■ Tugas Anda ■
Salin tanpa perubahan baris-baris materi di bawah, mulai dari baris yang memuat "Which series contains the lowest Y value?" hingga akhir materi, termasuk kedua ujungnya. Jangan sertakan gambar dalam jawaban.

━━━

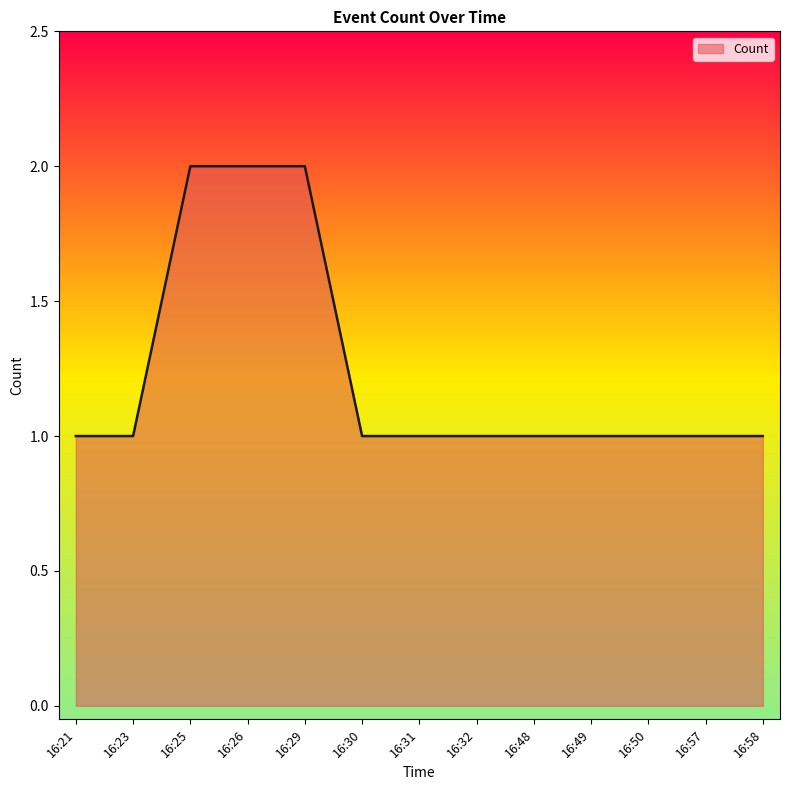

True or false: the data shows 1 at 16:32.

True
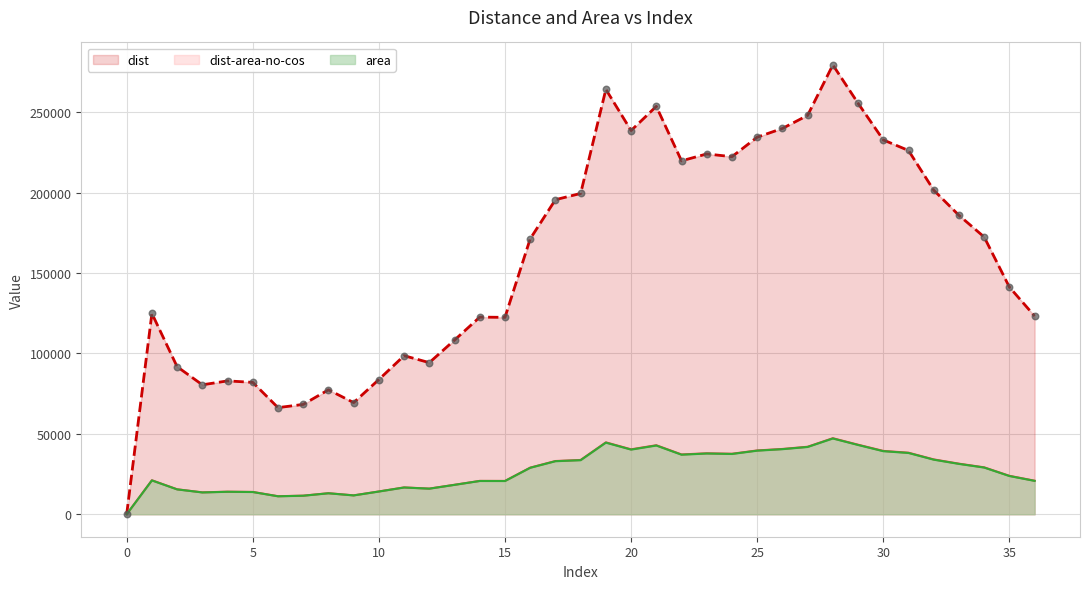

Which series contains the lowest Y value?

dist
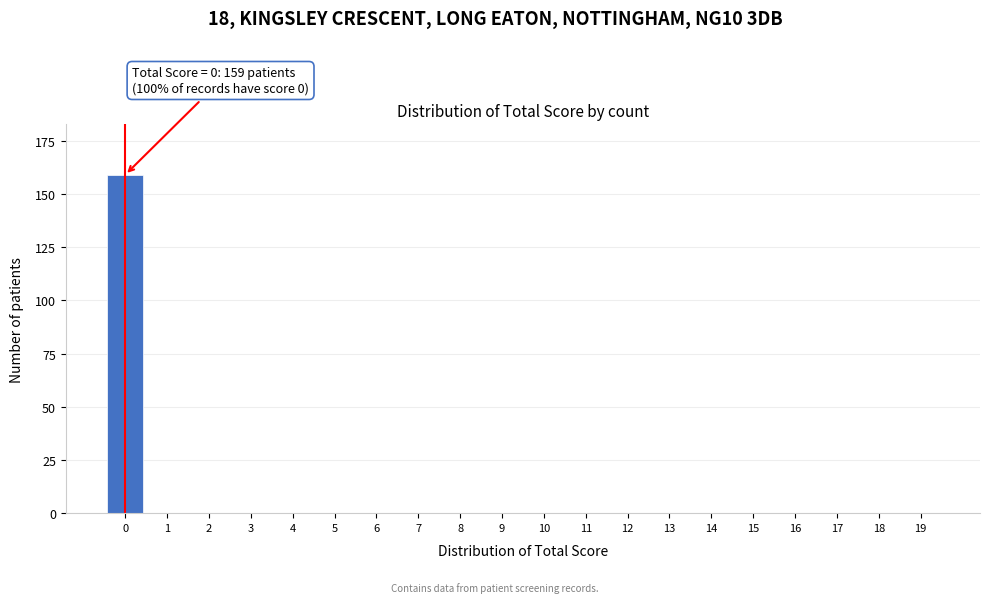

Reading left to right, what are all the values shown in this chart?

0=159	1=0	2=0	3=0	4=0	5=0	6=0	7=0	8=0	9=0	10=0	11=0	12=0	13=0	14=0	15=0	16=0	17=0	18=0	19=0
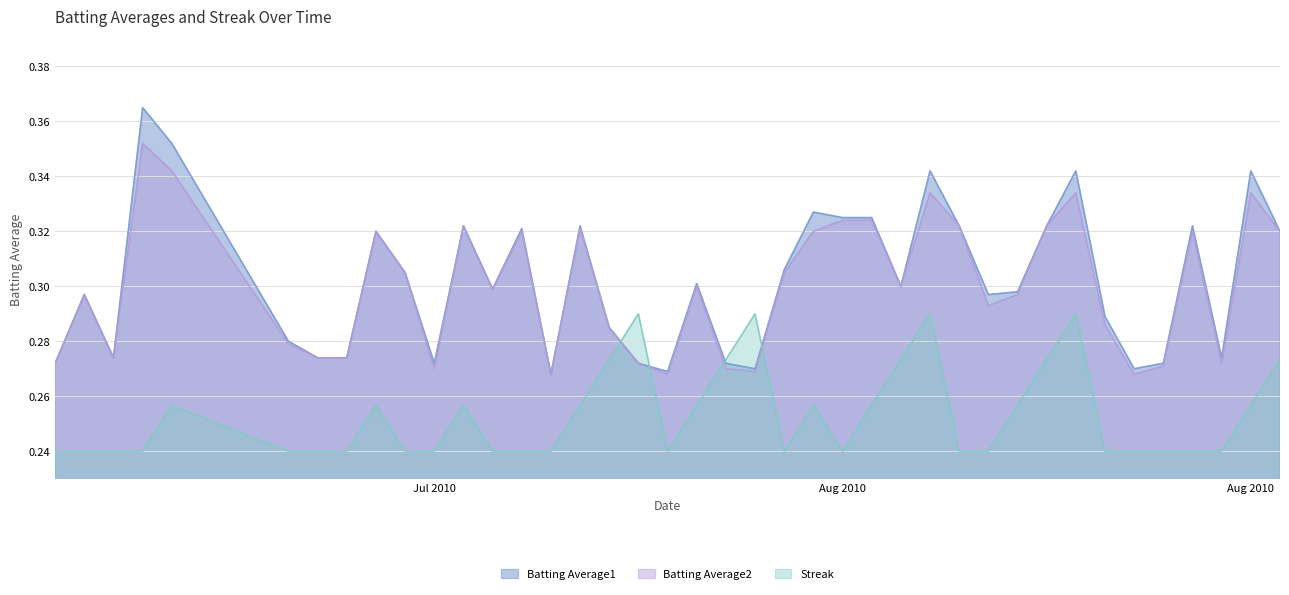

How many interior local peaks does the Streak series have?

8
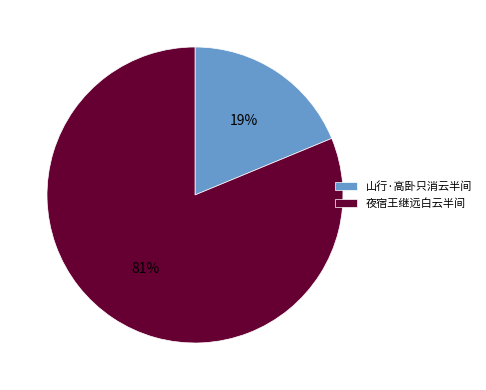

To the nearest percent, what is the combined percentage of 夜宿王继远白云半间 and 山行·高卧只消云半间?

100%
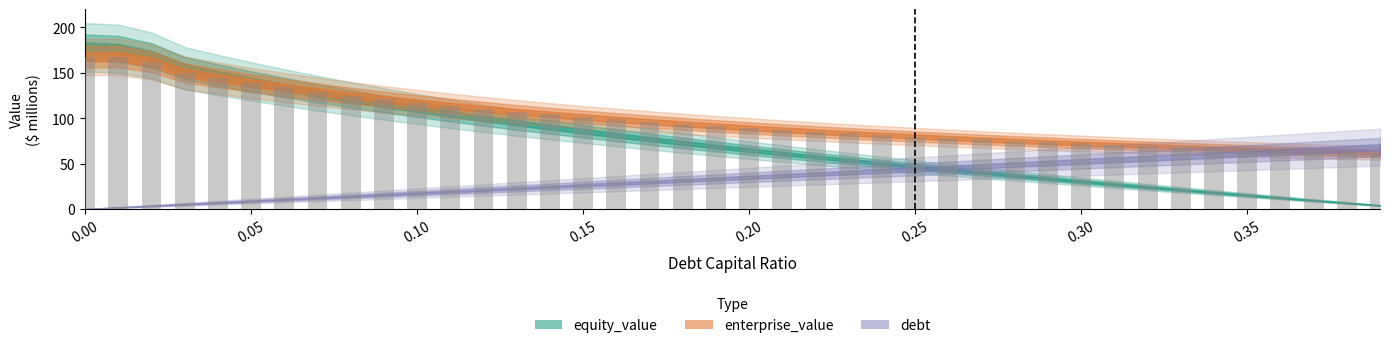

What is the smallest value displayed?

61.5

━━━

■ Jawaban ■
Which series contains the lowest Y value?

dist

Reading left to right, what are all the values shown in this chart?

0=159	1=0	2=0	3=0	4=0	5=0	6=0	7=0	8=0	9=0	10=0	11=0	12=0	13=0	14=0	15=0	16=0	17=0	18=0	19=0

How many interior local peaks does the Streak series have?

8

To the nearest percent, what is the combined percentage of 夜宿王继远白云半间 and 山行·高卧只消云半间?

100%

What is the smallest value displayed?

61.5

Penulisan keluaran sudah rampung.